Доктор Биллинг взглянул на часы. Было 7.48.
– О'кей, давайте дальше. Я скажу вам, если еще что-нибудь изменится, – сказал доктор Биллинг, сильно сжимая дыхательный мешок, чтобы максимально наполнить легкие Нэнси. Но что-то мешало доктору Биллингу, тревожа его шестое чувство и заставляя его собственное сердце биться быстрее. Он посмотрел на дыхательный мешок и продолжил его ритмично сжимать, мысленно оценивая степень сопротивления искусственному дыханию со стороны дыхательных путей и легких Нэнси. Они поддавалась очень легко. Он снова взглянул на мешок. Не было никакой реакции со стороны Нэнси, хотя и вторая порция сукцинилхолина уже должна была разрушиться в крови Нэнси.
Давление немного поднялось, а затем снова упало до 80/58. Монотонный звук монитора снова сбился. Глаза доктора Биллинга метнулись к экрану осциллографа. Затем ритм восстановился.

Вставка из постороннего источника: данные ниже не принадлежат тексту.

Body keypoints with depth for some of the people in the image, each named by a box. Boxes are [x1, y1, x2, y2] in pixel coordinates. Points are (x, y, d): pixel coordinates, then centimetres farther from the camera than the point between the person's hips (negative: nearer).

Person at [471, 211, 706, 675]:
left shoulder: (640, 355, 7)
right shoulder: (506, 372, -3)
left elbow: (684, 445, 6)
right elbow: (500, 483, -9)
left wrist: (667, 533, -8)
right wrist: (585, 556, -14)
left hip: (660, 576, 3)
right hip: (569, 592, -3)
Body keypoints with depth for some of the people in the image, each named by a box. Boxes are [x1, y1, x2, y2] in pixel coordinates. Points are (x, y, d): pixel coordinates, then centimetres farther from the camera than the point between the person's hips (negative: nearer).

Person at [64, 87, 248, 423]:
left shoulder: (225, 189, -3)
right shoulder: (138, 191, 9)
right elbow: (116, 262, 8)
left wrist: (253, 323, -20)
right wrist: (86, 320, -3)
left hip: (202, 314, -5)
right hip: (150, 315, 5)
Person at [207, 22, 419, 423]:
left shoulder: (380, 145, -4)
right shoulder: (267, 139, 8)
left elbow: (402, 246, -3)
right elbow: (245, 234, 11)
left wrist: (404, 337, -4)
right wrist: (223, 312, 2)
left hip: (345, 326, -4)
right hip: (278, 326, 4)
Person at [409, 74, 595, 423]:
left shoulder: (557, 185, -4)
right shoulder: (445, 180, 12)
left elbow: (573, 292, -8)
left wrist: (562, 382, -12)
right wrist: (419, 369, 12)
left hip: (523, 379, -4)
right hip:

– Я заканчиваю через несколько минут, – сообщил доктор Мейджор к радости доктора Биллинга. С чувством облегчения доктор Биллинг отключил галотан и закись азота из газовой смеси, оставляя только кислород. Он хотел сделать уровень анестезии Нэнси более поверхностным. Давление поднялось до 90/60, и доктор Биллинг почувствовал себя получше. Он даже позволил себе роскошь провести по лбу тыльной стороной руки, чтобы смахнуть капельки пота, выступившие как доказательство нарастающего напряжения. Он посмотрел на поглотитель углекислоты с натронной известью. С ним, по-видимому, было все в порядке. Было 7.56 утра. Левой рукой он поднял веки Нэнси. Они были как тряпичные, и зрачок был максимально расширен. Все страхи вновь обрушились на доктора Биллинга. Что-то произошло, что-то было совсем не по плану.